Eye For Film >> Movies >> The Deepest Breath (2023) Film Review
The Deepest Breath
Reviewed by: Amber Wilkinson
A beginner’s guide to freediving mixes with personal tales of determination and heroism to gripping effect in Laura McGann’s beautifully shot documentary.
The film, which had its UK premiere at Sheffield DocFest and will arrive on Netflix in July, literally drops us in at the deep end in its opening four or so minutes as we travel in real time down into the increasingly dark ocean with a diver, who will pluck a card from a set depth before swimming back to the surface, all on a single lungful of air.
The sequence is at once serene and terrifying, it turns out it's not the getting down that is the issue but the getting back up where things get dangerous. Danger is foregrounded here, not just by that initial dive but also by interviews that revolve around the exceptionally driven career of Italian freediver Alessia Zecchini and free-spirited Irishman Stephen Keenan, who would become her coach and safety diver. In a noticeable bit of signposting one of them is continually spoken about in the past tense.
The film unfolds as a sort of dual character study. A man who spent his 20s being apparently defined by wanderlust, he ultimately found a home and a career for himself in the Egyptian freediving mecca of Dahab, which is home to the beautiful but deadly Blue Hole diving spot.

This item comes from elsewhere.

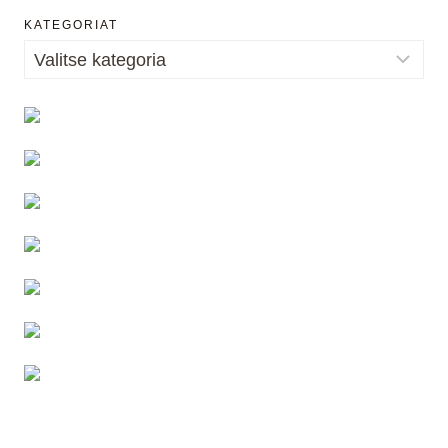
KATEGORIAT
Kategoriat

Although the less famous of the two, Stephen has a strong presence in the film thanks not only to the recollections of those who knew him but also video footage he shot on his travels and which is well edited into the fabric of the film by Julian Hart. The editor also deserves praise for blending re-enactment with real footage, particularly in the film’s underwater segments.
Initially, the film foregrounds Alessia’s childhood desire to be the best. Naturally talented she immediately impressed in the pool but found early success cut short when the competition age was raised to 18. This, however, didn’t stop her and she continued her pursuit of increasing time under water so that when she re-emerged on the freediving scene she was already a serious contender.
If anything, her stop-at-nothing energy is even greater than Stephen’s as she is not afraid to push the boundaries past the point of what many would regard safe. This is where safety divers come in, the souls who wait, watchful beneath the surface in order to help a freediver surface if they get into difficulty and, on what seems a worrying amount of occasions, give them the kiss of life if they black out. McGann poises her film between Stephen and Alessia’s story, rounding out the background with those who know them both and, in a nice bit of balance, both of their fathers.
Suggestion of romance between the pair seems somewhat overplayed on the evidence available and above the ocean scenes occasionally feel manipulative - particularly one in which it looks as though Alessia’s father is re-enacting a moment he watched her make a dangerous dive. But there’s no getting away from the nerve-jangling grip of this film that doesn’t put a frame wrong when it comes to depiction of the sport itself.